** Problem **
Having found the line that contains "目前，印刷行业是应用计算机技", please retype only it and every line after it up to the end of the entries, exactly as written.

### Records supplied ###

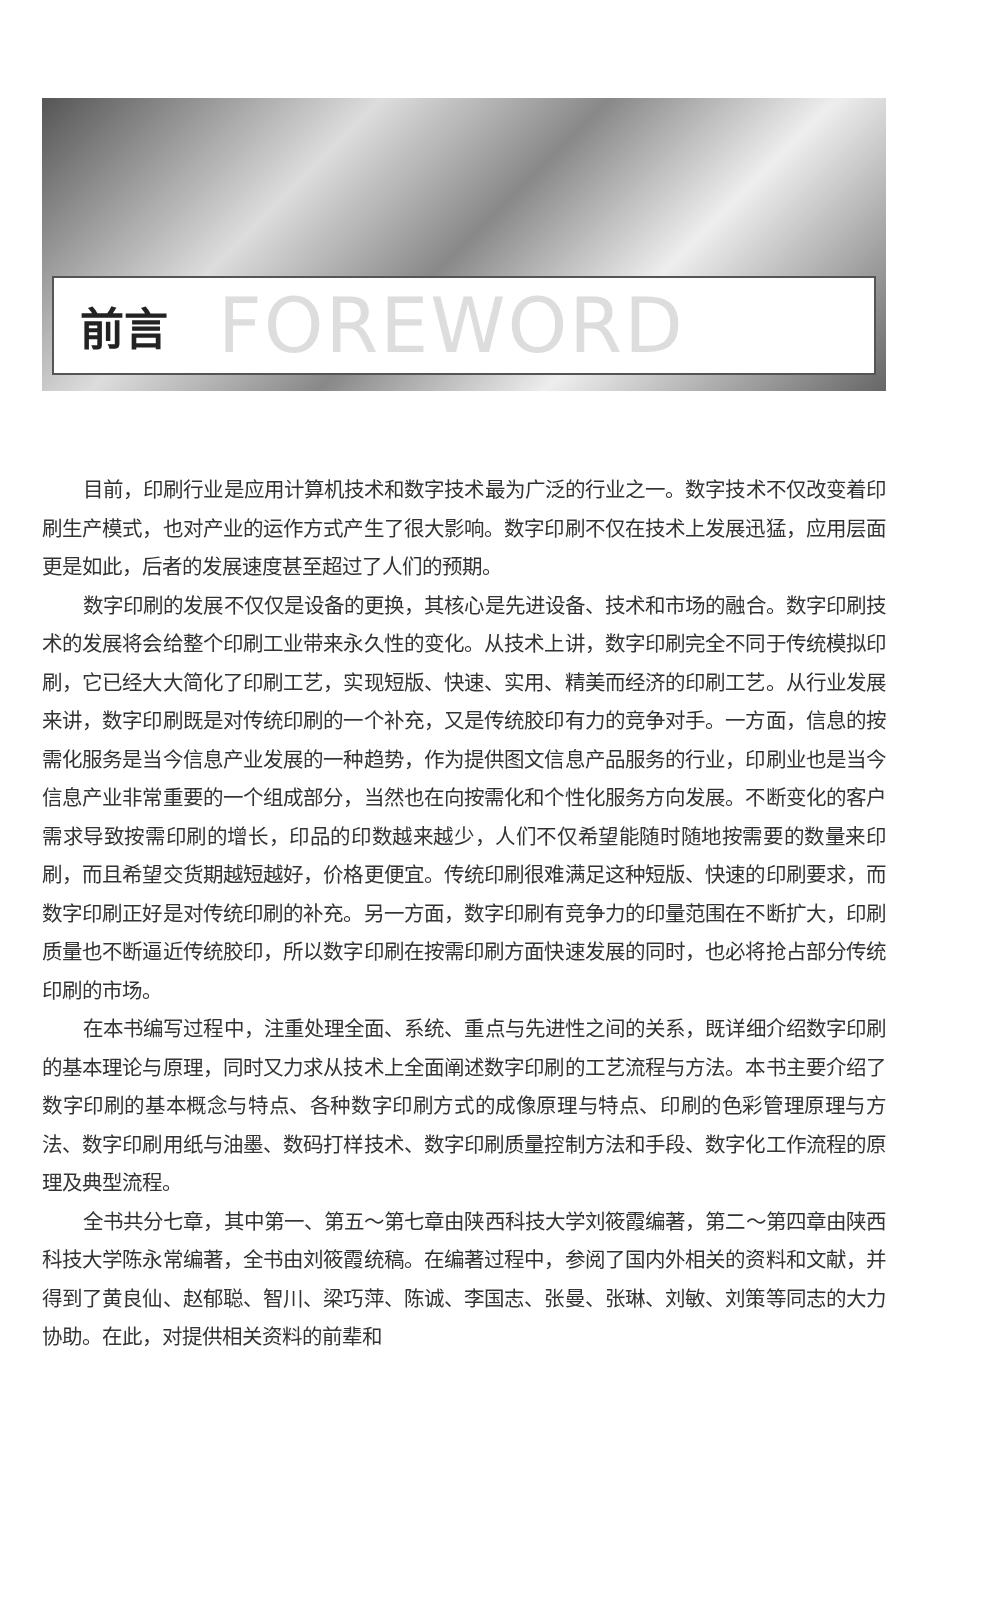前言 FOREWORD
目前，印刷行业是应用计算机技术和数字技术最为广泛的行业之一。数字技术不仅改变着印刷生产模式，也对产业的运作方式产生了很大影响。数字印刷不仅在技术上发展迅猛，应用层面更是如此，后者的发展速度甚至超过了人们的预期。
数字印刷的发展不仅仅是设备的更换，其核心是先进设备、技术和市场的融合。数字印刷技术的发展将会给整个印刷工业带来永久性的变化。从技术上讲，数字印刷完全不同于传统模拟印刷，它已经大大简化了印刷工艺，实现短版、快速、实用、精美而经济的印刷工艺。从行业发展来讲，数字印刷既是对传统印刷的一个补充，又是传统胶印有力的竞争对手。一方面，信息的按需化服务是当今信息产业发展的一种趋势，作为提供图文信息产品服务的行业，印刷业也是当今信息产业非常重要的一个组成部分，当然也在向按需化和个性化服务方向发展。不断变化的客户需求导致按需印刷的增长，印品的印数越来越少，人们不仅希望能随时随地按需要的数量来印刷，而且希望交货期越短越好，价格更便宜。传统印刷很难满足这种短版、快速的印刷要求，而数字印刷正好是对传统印刷的补充。另一方面，数字印刷有竞争力的印量范围在不断扩大，印刷质量也不断逼近传统胶印，所以数字印刷在按需印刷方面快速发展的同时，也必将抢占部分传统印刷的市场。
在本书编写过程中，注重处理全面、系统、重点与先进性之间的关系，既详细介绍数字印刷的基本理论与原理，同时又力求从技术上全面阐述数字印刷的工艺流程与方法。本书主要介绍了数字印刷的基本概念与特点、各种数字印刷方式的成像原理与特点、印刷的色彩管理原理与方法、数字印刷用纸与油墨、数码打样技术、数字印刷质量控制方法和手段、数字化工作流程的原理及典型流程。
全书共分七章，其中第一、第五～第七章由陕西科技大学刘筱霞编著，第二～第四章由陕西科技大学陈永常编著，全书由刘筱霞统稿。在编著过程中，参阅了国内外相关的资料和文献，并得到了黄良仙、赵郁聪、智川、梁巧萍、陈诚、李国志、张曼、张琳、刘敏、刘策等同志的大力协助。在此，对提供相关资料的前辈和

###

** Result of this exercise **
目前，印刷行业是应用计算机技术和数字技术最为广泛的行业之一。数字技术不仅改变着印刷生产模式，也对产业的运作方式产生了很大影响。数字印刷不仅在技术上发展迅猛，应用层面更是如此，后者的发展速度甚至超过了人们的预期。
数字印刷的发展不仅仅是设备的更换，其核心是先进设备、技术和市场的融合。数字印刷技术的发展将会给整个印刷工业带来永久性的变化。从技术上讲，数字印刷完全不同于传统模拟印刷，它已经大大简化了印刷工艺，实现短版、快速、实用、精美而经济的印刷工艺。从行业发展来讲，数字印刷既是对传统印刷的一个补充，又是传统胶印有力的竞争对手。一方面，信息的按需化服务是当今信息产业发展的一种趋势，作为提供图文信息产品服务的行业，印刷业也是当今信息产业非常重要的一个组成部分，当然也在向按需化和个性化服务方向发展。不断变化的客户需求导致按需印刷的增长，印品的印数越来越少，人们不仅希望能随时随地按需要的数量来印刷，而且希望交货期越短越好，价格更便宜。传统印刷很难满足这种短版、快速的印刷要求，而数字印刷正好是对传统印刷的补充。另一方面，数字印刷有竞争力的印量范围在不断扩大，印刷质量也不断逼近传统胶印，所以数字印刷在按需印刷方面快速发展的同时，也必将抢占部分传统印刷的市场。
在本书编写过程中，注重处理全面、系统、重点与先进性之间的关系，既详细介绍数字印刷的基本理论与原理，同时又力求从技术上全面阐述数字印刷的工艺流程与方法。本书主要介绍了数字印刷的基本概念与特点、各种数字印刷方式的成像原理与特点、印刷的色彩管理原理与方法、数字印刷用纸与油墨、数码打样技术、数字印刷质量控制方法和手段、数字化工作流程的原理及典型流程。
全书共分七章，其中第一、第五～第七章由陕西科技大学刘筱霞编著，第二～第四章由陕西科技大学陈永常编著，全书由刘筱霞统稿。在编著过程中，参阅了国内外相关的资料和文献，并得到了黄良仙、赵郁聪、智川、梁巧萍、陈诚、李国志、张曼、张琳、刘敏、刘策等同志的大力协助。在此，对提供相关资料的前辈和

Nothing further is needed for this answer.